Liddell loves Jones’ overall game, but is not at all impressed with his punching power. He thinks if the two would have fought in his prime, he would have knocked Jones out.
"I think I would have been a horrible matchup for him," Liddell told FOX Sports. "I would have walked through his punches and he wouldn’t have caught me with anything."
UFC president Dana White has called Jones the greatest light heavyweight champion of all time. Liddell and Tito Ortiz would also have to be in that conversation. Jones, at age 26, has defended the belt an unprecedented six times. He’s also 19-1 with his only loss coming by disqualification against Matt Hamill in 2009. Jones will be challenged by Liddell’s sometimes training partner Glover Teixeira at UFC 172 on Saturday in Baltimore.
Liddell, who retired in 2010 and now holds an executive job with the UFC, said he developed big-time knockout power in his hands when he was around the same age as Jones, once he started working with coach John Hackleman. Liddell said he can see Jones has serious power in his elbows, but it has not yet translated into his pure boxing just yet.

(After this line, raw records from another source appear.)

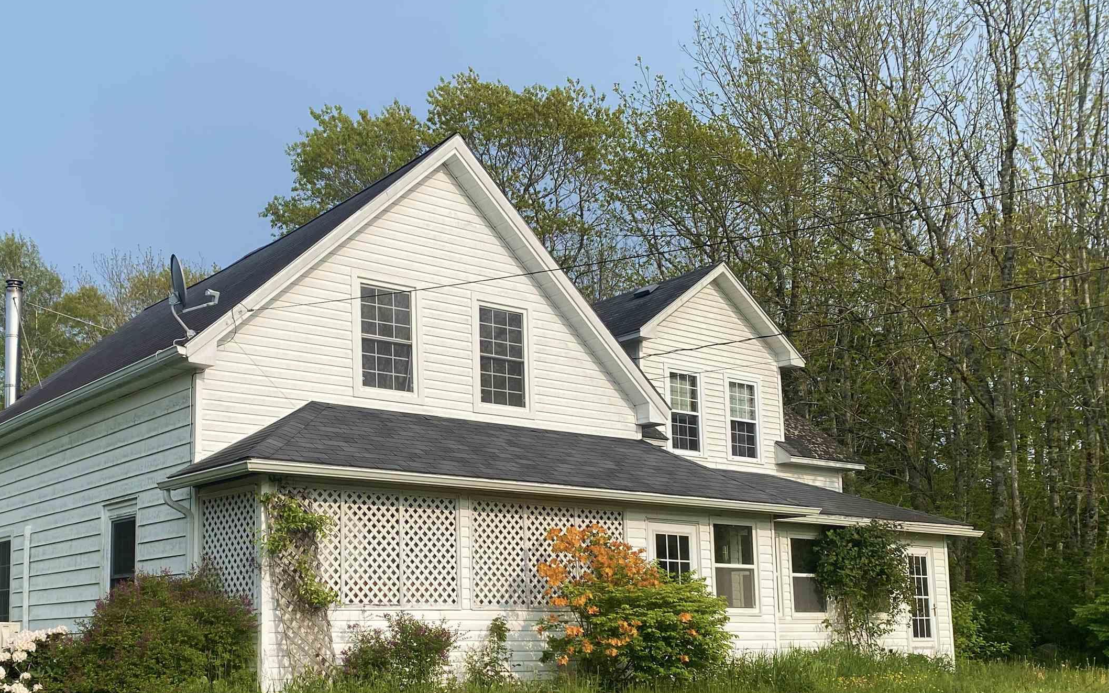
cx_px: 375
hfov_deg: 48.5
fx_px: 1209
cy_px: 490
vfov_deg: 31.6
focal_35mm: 40
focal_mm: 4.25
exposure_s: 1/2755
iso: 32
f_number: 1.8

"I think it’s too early to tell," Liddell said. "If he finds his punching power — a good straight [cross], a good hook — then we’ll see. I mean, not only score with it, but hurt somebody. Then we’re talking."
Liddell, 44, had 13 knockouts in 21 career wins. In his prime, "The Iceman" was nearly impossible to take down and had one of the most legendary chins in the game. For those reasons, Liddell believes he would have given Jones a tough time.
Ever the competitor, Liddell doesn’t even really like talking about it, because it’ll never happen outside of the new EA Sports UFC video game. But of course he believes he would win.
"I would have found a way to hit him," Liddell said, "and I hit too hard."